DOCUMENT EXCERPT >>
Defendants argue that the court lacks subject matter jurisdiction because Plaintiff failed to satisfy jurisdictional requirements under Title VII and the ADEA in her complaint. See Def.'s Br. in Supp. of Mot. for Summ. J. at 6-7 (docket no. 29). Specifically, Defendants state that Plaintiff "failed to allege and prove filing of a timely charge of discrimination with the EEOC." Id. at 7. Defendants also argue that Plaintiff "fails to allege that her lawsuit is based on her Charge of Discrimination, or that she filed her suit within ninety (90) days of receiving the [EEOC right-to-sue] letter." Id. I disagree.

The existence of subject matter jurisdiction is a threshold issue that a court must consider before the merits of an action. Steel Co. v. Citizens for a Better Env't, 523 U.S. 83, 93-94 (1998); Jones v. Am. Postal Workers Union, Nat'l, 192 F.3d 417, 422 (4th Cir. 1999). Questions regarding subject matter jurisdiction may be raised at any time by any party, or raised sua sponte by the court. Plyler v. Moore, 129 F.3d 728, 731 n. 6 (4th Cir. 1997). See also FED. R. CIV. P. 12(h)(3) ("Whenever it appears by suggestion of the parties or otherwise that the court lacks jurisdiction of the subject matter, the court shall dismiss the action."). The burden of establishing subject matter jurisdiction is on the party asserting its existence. Richmond, Fredericksburg Potomac R.R. Co. v. United States, 945 F.2d 765, 768 (4th Cir. 1991). Nevertheless, pro se pleadings are treated liberally. See Gordon v. Leeke, 574 F.2d 1147 (4th Cir. 1978), cert. denied, 439 U.S. 970 (1978).

DATASET EXTRACT >>
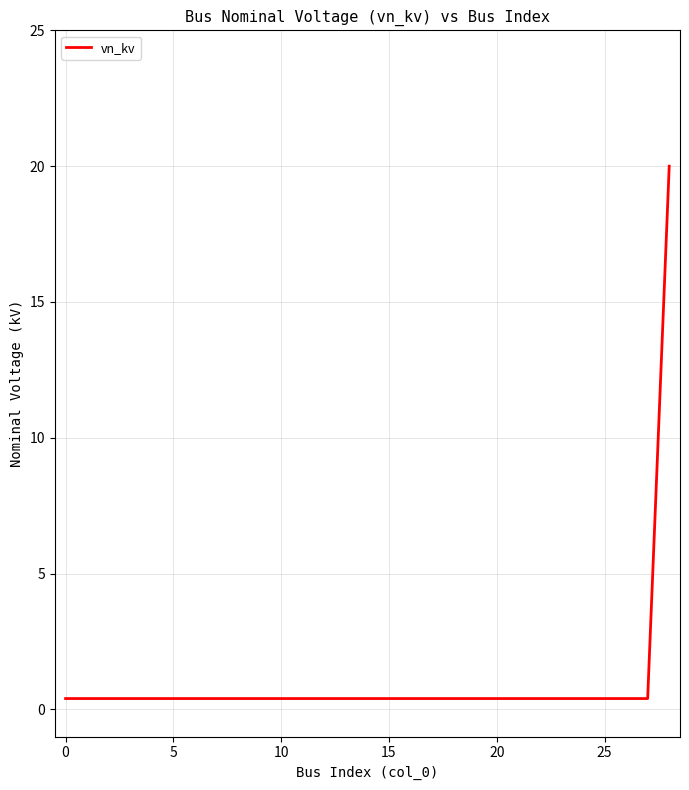

What is the greatest value displayed?

20.0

WORK ITEM >> How would you put this sentence from the jurisdiction ruling into Spanish: "The burden of establishing subject matter jurisdiction is on the party asserting its existence."?

WRITTEN RESPONSE >> La carga de establecer la competencia por razón de la materia recae en la parte que afirma su existencia.